RowxNumber: array, binary matrix indicating which rows belong to which of the K row clusters (1 = member, 0 = non-member).
NumberxCol: array, transposed binary matrix indicating which columns belong to which of the L column clusters.
Number: integer, total number of biclusters returned after filtering,
cluster_row_sizes: integer, the number of rows assigned to each row cluster (obtained as column sums of RowxNumber).

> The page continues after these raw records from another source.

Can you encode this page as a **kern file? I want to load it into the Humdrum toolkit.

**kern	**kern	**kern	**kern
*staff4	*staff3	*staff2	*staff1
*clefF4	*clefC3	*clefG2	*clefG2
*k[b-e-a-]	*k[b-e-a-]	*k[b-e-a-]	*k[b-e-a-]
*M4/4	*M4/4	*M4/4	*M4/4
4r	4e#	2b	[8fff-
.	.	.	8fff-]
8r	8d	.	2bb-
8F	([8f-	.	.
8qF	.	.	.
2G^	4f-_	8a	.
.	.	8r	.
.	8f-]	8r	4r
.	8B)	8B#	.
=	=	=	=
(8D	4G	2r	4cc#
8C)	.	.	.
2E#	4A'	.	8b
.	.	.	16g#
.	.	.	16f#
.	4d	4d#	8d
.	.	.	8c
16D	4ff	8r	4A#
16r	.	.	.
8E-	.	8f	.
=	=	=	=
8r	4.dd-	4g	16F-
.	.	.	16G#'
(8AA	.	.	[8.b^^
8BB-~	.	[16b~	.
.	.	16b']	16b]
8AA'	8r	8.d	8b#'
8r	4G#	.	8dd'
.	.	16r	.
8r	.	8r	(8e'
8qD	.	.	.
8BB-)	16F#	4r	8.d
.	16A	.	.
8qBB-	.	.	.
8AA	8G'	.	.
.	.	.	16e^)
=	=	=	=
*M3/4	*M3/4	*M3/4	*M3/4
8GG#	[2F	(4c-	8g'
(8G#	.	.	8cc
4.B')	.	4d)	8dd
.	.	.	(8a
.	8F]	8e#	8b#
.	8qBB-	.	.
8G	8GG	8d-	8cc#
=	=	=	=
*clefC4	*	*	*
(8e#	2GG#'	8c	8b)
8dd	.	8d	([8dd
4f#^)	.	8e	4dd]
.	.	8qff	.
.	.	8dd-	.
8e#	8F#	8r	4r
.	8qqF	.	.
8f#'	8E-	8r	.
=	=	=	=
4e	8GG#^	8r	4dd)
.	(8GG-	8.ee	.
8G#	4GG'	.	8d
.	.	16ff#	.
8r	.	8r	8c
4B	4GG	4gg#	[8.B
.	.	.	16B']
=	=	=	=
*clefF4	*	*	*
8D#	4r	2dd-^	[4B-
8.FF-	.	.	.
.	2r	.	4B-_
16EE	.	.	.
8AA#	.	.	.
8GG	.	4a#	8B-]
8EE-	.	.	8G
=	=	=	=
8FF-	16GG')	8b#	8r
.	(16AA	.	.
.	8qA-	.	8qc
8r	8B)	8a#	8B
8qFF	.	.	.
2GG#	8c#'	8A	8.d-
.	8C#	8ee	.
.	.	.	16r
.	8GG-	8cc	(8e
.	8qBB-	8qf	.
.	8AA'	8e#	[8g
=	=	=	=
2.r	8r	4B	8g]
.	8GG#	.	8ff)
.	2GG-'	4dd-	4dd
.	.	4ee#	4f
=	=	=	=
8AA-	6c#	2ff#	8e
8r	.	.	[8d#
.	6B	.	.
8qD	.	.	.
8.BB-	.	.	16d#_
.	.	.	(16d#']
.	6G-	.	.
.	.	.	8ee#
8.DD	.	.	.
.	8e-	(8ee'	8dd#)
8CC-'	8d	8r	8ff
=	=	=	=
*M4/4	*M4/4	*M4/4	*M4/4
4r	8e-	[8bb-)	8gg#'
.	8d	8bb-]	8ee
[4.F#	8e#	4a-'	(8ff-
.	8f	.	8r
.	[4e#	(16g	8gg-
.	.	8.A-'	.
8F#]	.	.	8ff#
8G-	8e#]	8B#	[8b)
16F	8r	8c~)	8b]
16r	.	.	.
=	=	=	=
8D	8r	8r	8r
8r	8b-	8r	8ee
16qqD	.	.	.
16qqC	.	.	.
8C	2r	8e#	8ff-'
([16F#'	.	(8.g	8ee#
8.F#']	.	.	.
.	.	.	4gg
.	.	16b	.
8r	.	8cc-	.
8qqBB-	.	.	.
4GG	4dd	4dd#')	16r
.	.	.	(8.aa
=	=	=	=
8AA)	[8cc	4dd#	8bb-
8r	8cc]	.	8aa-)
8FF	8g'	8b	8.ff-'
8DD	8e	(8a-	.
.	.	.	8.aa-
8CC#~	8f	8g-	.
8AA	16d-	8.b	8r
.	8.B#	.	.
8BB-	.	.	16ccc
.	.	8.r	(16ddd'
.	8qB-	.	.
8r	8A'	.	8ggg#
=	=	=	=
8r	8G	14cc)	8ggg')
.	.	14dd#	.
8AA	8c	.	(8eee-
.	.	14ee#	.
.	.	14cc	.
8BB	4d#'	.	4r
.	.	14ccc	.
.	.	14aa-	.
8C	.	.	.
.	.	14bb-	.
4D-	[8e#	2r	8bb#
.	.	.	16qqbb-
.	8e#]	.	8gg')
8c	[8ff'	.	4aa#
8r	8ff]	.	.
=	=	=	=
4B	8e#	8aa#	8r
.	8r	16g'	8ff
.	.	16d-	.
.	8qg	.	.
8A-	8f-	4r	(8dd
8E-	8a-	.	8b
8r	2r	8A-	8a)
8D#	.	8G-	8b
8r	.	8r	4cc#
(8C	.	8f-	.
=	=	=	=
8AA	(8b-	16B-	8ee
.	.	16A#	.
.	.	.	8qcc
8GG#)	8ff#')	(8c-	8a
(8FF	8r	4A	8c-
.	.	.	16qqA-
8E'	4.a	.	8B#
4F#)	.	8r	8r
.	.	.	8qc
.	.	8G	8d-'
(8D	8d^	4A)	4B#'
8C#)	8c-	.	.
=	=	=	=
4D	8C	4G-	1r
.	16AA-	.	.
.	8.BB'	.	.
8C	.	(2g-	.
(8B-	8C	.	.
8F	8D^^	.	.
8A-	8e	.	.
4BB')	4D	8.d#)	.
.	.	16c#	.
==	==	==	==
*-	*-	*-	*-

cluster_col_sizes: integer, the number of columns assigned to each column cluster (obtained as column sums of NumberxCol).
Example¶
from BiFuncLib.simulation_data import bimax_sim_data
from BiFuncLib.bimax_biclus import bimax_biclus
bimax_simdata = bimax_sim_data()
bimax_res = bimax_biclus(bimax_simdata, minr=4,minc=4,number=10)
bcheatmap¶
bcheatmap visualizes the scalar clustering result in the form of a heatmap.
bcheatmap(X, res, cexR=1.5, cexC=1.25, axisR=False, axisC=True, heatcols=None, clustercols=None,
allrows=False, allcolumns=True)
Parameter¶
Parameter |
Description |
|---|---|
X |
array, the matrix needs to be clustered. |
res |
BiclustResult object, the biclustering result object containing information about row and column assignments to biclusters. |
cexR |
numeric, the font size of row labels. Default is 1.5. |
cexC |
numeric, the font size of column labels. Default is 1.25. |
axisR |
bool, whether to show row labels on the heatmap. Default is False. |
axisC |
bool, whether to show column labels on the heatmap. Default is True. |
heatcols |
str or none, color palette for the heatmap. Default is None which stands for a diverging blue-white-red palette. |
clustercols |
list or none, list of colors for outlining biclusters on the heatmap. Default is a list of distinct colors. |
allrows |
bool, whether to include all rows in the heatmap, even those not assigned to any bicluster. Default is False. |
allcolumns |
bool, whether to include all columns in the heatmap, even those not assigned to any bicluster. Default is True. |
Value¶
A heatmap will be displayed to show the clustering result.
Example¶
from BiFuncLib.simulation_data import bimax_sim_data
from BiFuncLib.bimax_biclus import bimax_biclus
from BiFuncLib.bcheatmap import bcheatmap
bimax_simdata = bimax_sim_data()
bimax_res = bimax_biclus(bimax_simdata, minr=4,minc=4,number=10)
bcheatmap(bimax_simdata,bimax_res)